● **WHAT YOU NEED TO DO**: With pictures left out, retype the lines from the start of the records through the one that contains "Page size: 1241x1754.".

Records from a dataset
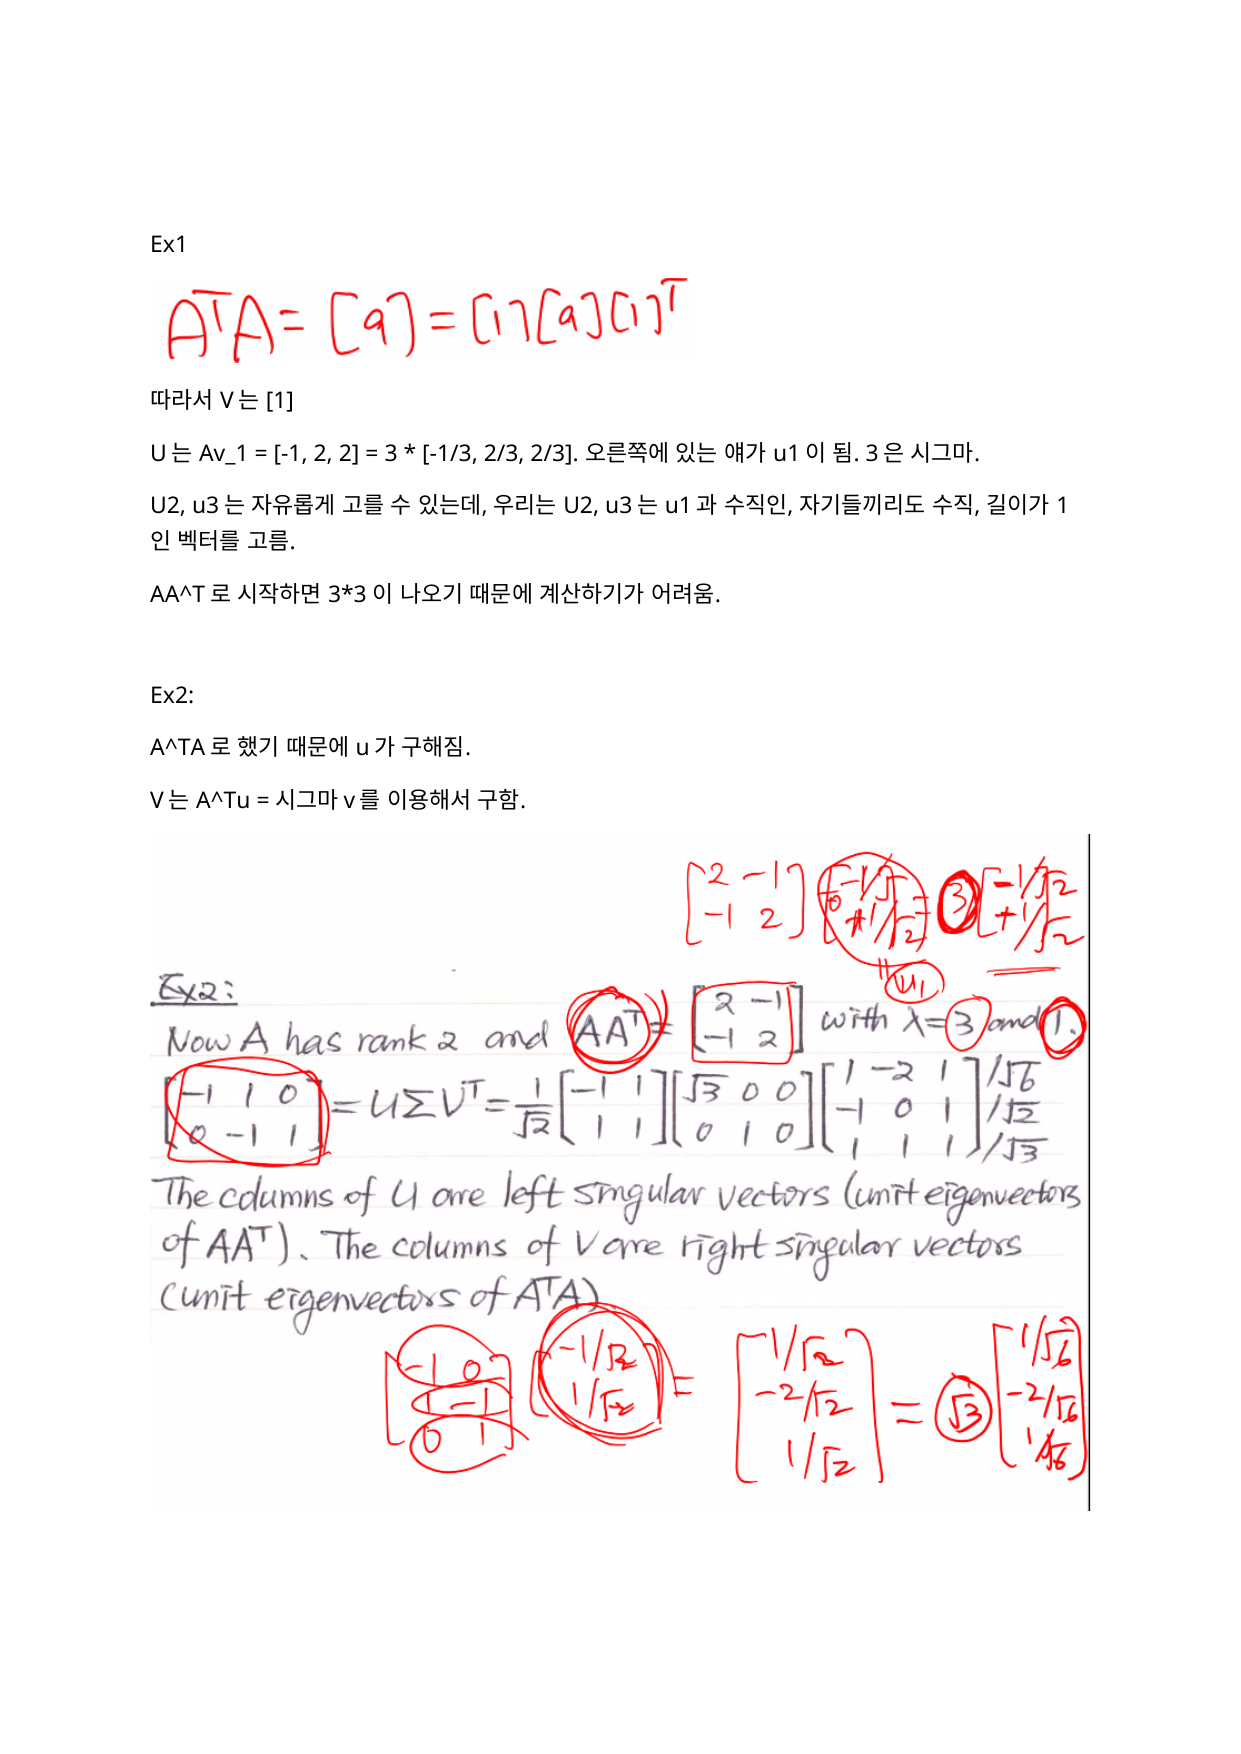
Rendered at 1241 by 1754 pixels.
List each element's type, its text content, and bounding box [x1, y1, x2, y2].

text Ex1 [150, 228, 1090, 259]
text V는 A^Tu = 시그마v를 이용해서 구함. [150, 782, 1090, 815]
picture [150, 834, 1091, 1511]
text U2, u3는 자유롭게 고를 수 있는데, 우리는 U2, u3는 u1과 수직인, 자기들끼리도 수직, 길이가 1인 벡터를 고름. [150, 487, 1090, 556]
text A^TA로 했기 때문에 u가 구해짐. [150, 729, 1090, 762]
text U는 Av_1 = [-1, 2, 2] = 3 * [-1/3, 2/3, 2/3]. 오른쪽에 있는 얘가 u1이 됨. 3은 시그마. [150, 434, 1090, 468]
text AA^T로 시작하면 3*3 이 나오기 때문에 계산하기가 어려움. [150, 576, 1090, 609]
text 따라서 V는 [1] [150, 382, 1090, 415]
picture [150, 278, 696, 363]
text Ex2: [150, 679, 1090, 710]
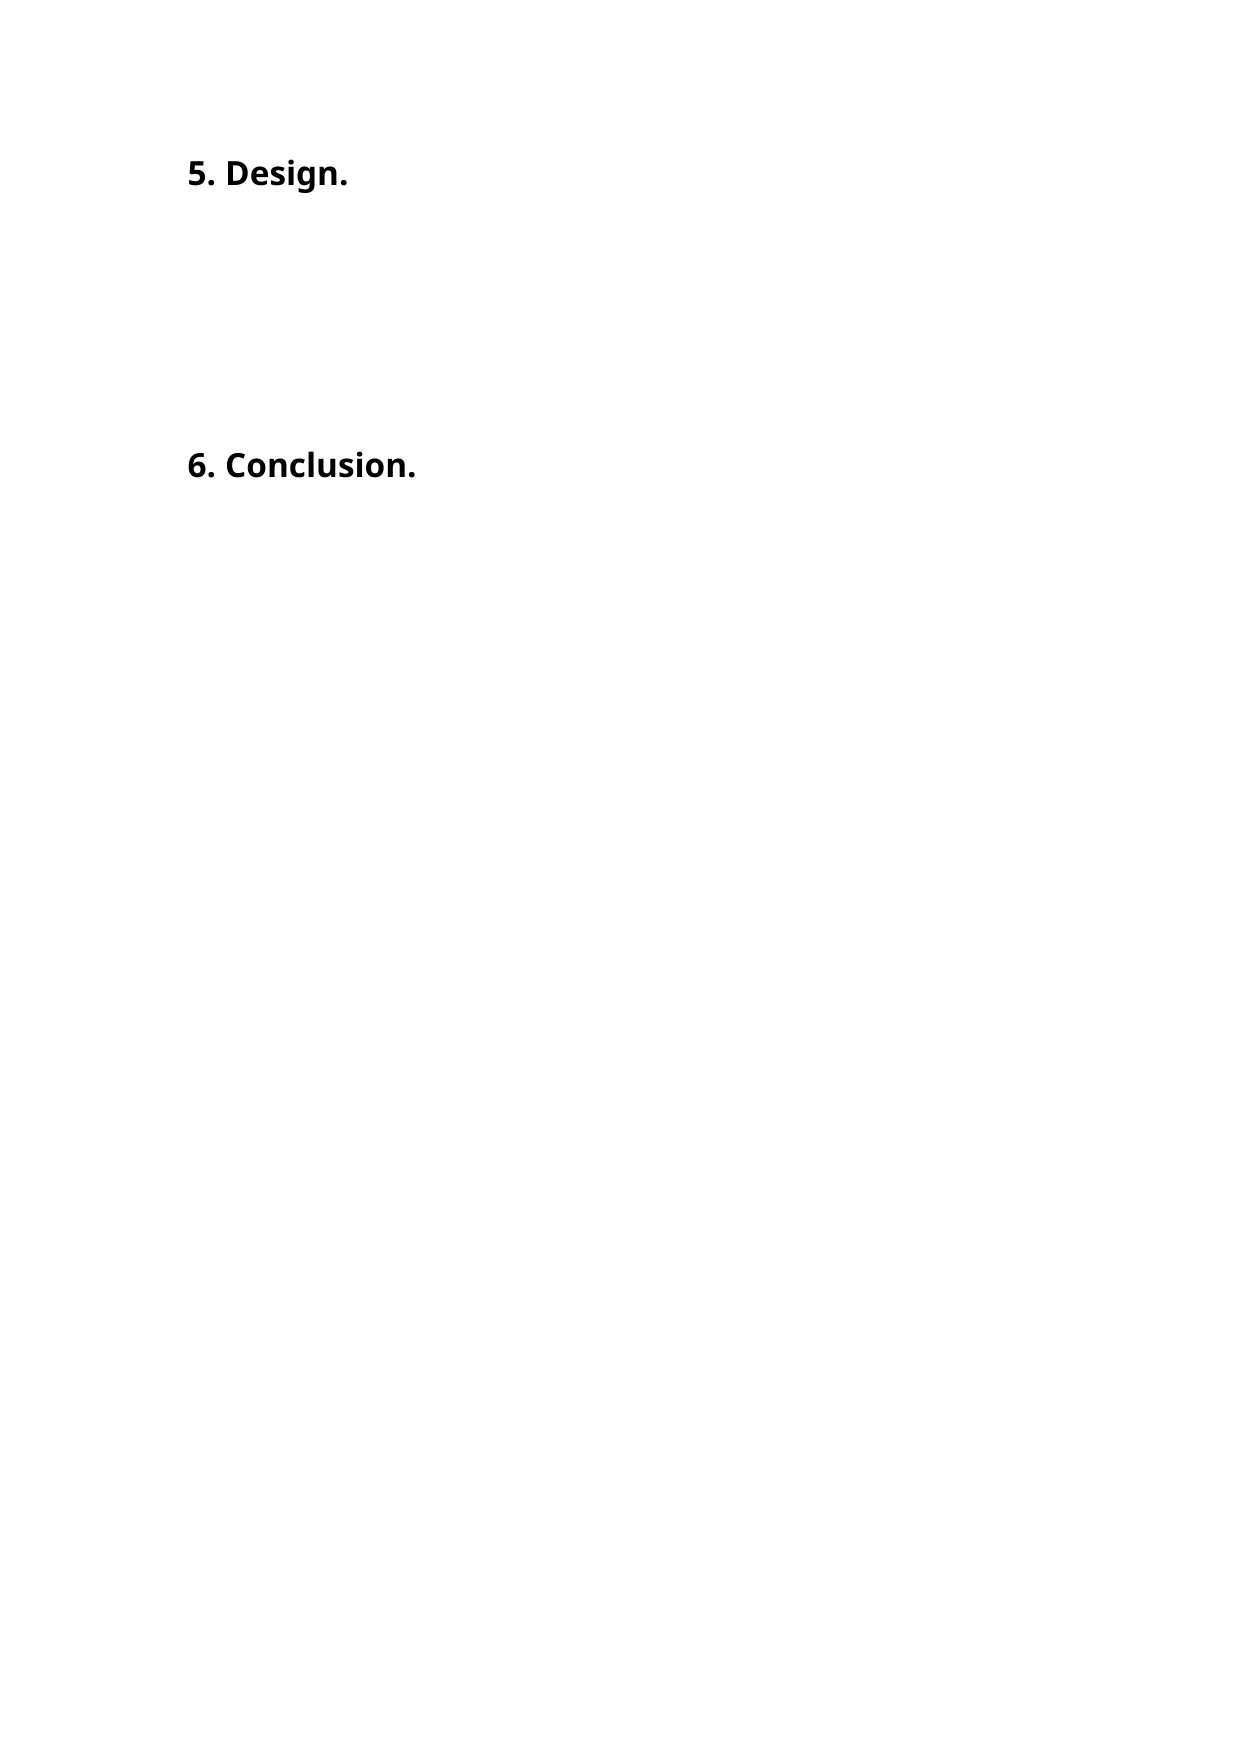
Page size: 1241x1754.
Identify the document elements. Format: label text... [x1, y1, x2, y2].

subtitle Design. [187, 150, 1090, 195]
subtitle Conclusion. [187, 442, 1090, 487]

● **THE COMPLETED TASK**:
Rendered at 1241 by 1754 pixels.
List each element's type, its text content, and bounding box [x1, y1, x2, y2].

text Ex1 [150, 228, 1090, 259]
text V는 A^Tu = 시그마v를 이용해서 구함. [150, 782, 1090, 815]
picture [150, 834, 1091, 1511]
text U2, u3는 자유롭게 고를 수 있는데, 우리는 U2, u3는 u1과 수직인, 자기들끼리도 수직, 길이가 1인 벡터를 고름. [150, 487, 1090, 556]
text A^TA로 했기 때문에 u가 구해짐. [150, 729, 1090, 762]
text U는 Av_1 = [-1, 2, 2] = 3 * [-1/3, 2/3, 2/3]. 오른쪽에 있는 얘가 u1이 됨. 3은 시그마. [150, 434, 1090, 468]
text AA^T로 시작하면 3*3 이 나오기 때문에 계산하기가 어려움. [150, 576, 1090, 609]
text 따라서 V는 [1] [150, 382, 1090, 415]
picture [150, 278, 696, 363]
text Ex2: [150, 679, 1090, 710]
Page size: 1241x1754.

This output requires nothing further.